『QED 鬼の城伝説』高田崇史

QED 鬼の城伝説 (講談社ノベルス)

夏休みに岡山に旅行することになった棚旗奈々や桑原崇らだが、行く先でまたもや奇妙な事件と関わりを持つ事になる。鬼野辺家には代々伝わる大釜があるが、その釜が鳴ると当主が死ぬという言い伝えがあった。そして言い伝え通りに釜が鳴り、長男の生首が・・・。果たして吉備津神社に伝わる「鳴釜神事」、そして鬼神温羅(うら)、さらには桃太郎伝説との関連は?

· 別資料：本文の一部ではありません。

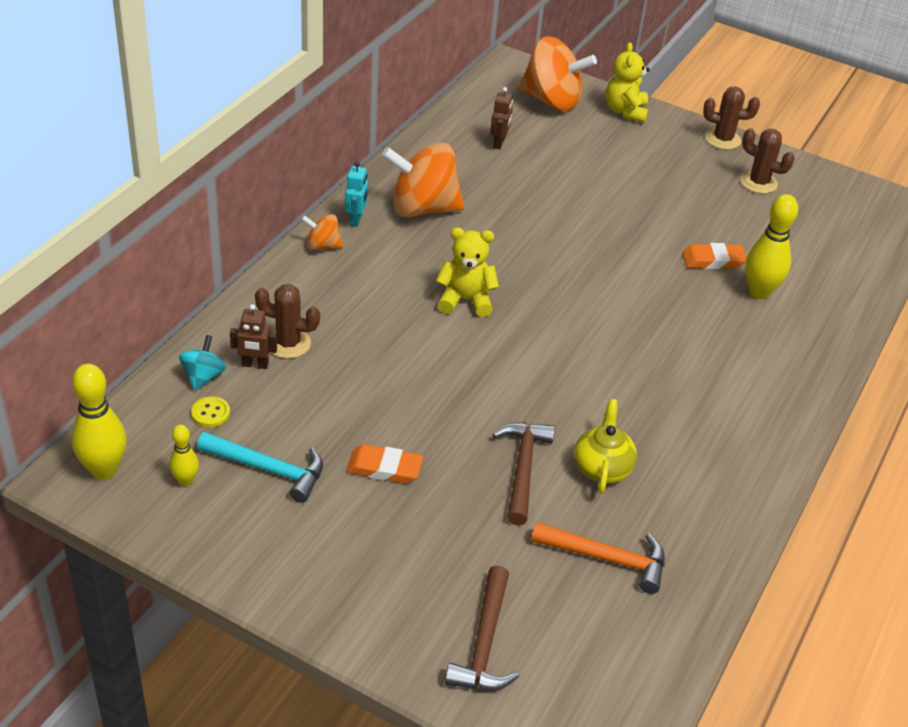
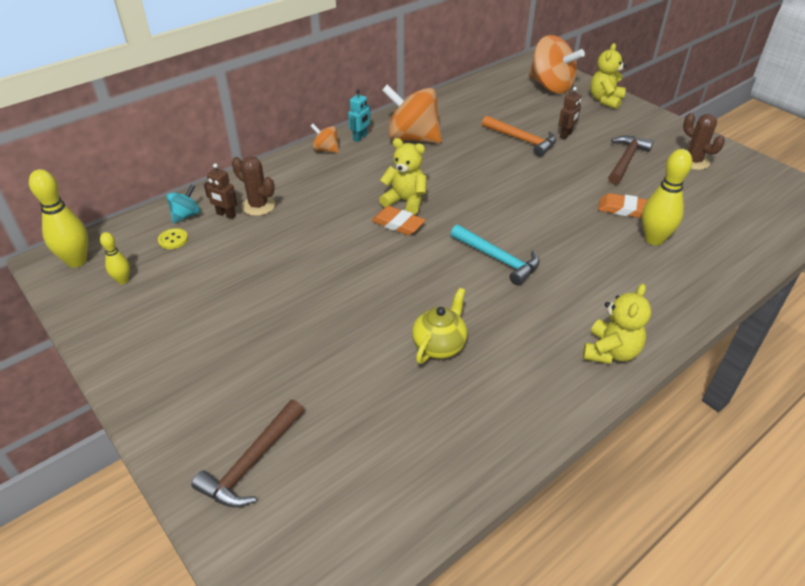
camera: 25 degrees right, 0 degrees up
(268, 469) = (183, 285): turquoise hammer -> turquoise hammer (497, 259)
(384, 468) = (266, 304): orange eraser -> orange eraser (398, 224)
(499, 143) = (494, 107): brown robot -> brown robot (566, 135)
(522, 469) = (372, 330): brown hammer -> brown hammer (625, 160)
(606, 558) = (399, 420): orange hammer -> orange hammer (521, 140)
(723, 139) = (677, 128): brown cactus -> none
(773, 432) = (610, 352): none -> yellow teddy bear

早いものでQEDシリーズも9作目。今回は岡山、つまり桃太郎伝説と鬼がメインになっています。今作では作者の史観が久しぶりにストレートに表れています。「鬼」とは何だったのか、またそう呼ばれたのはなぜか。そしてその観点から桃太郎伝説はどう読まれるのか。これまでの考えの延長ですが、やはりこのシリーズは歴史の闇を掘り返す部分が滅法面白い。一方、現実の事件の方ですが、個々の真相には特に目新しさはありません。ダイイングメッセージの使い方は少し意表をつかれましたが、それも新しい使い方というわけではない。ただ事件と歴史を繋ぐ部分に驚かされました。こうしたリンクのさせ方は第三作で見られたような実に思い切った方法だと思います。ちょっと話が大きくなりすぎている感もしますが、過去の支配者が現代に至るまで人々にかけた「呪」、というまとめは綺麗なのではないでしょうか。さて次回作のテーマは何になるんでしょうかね。個人的には前に触れられていた伊勢を楽しみにしているのですが。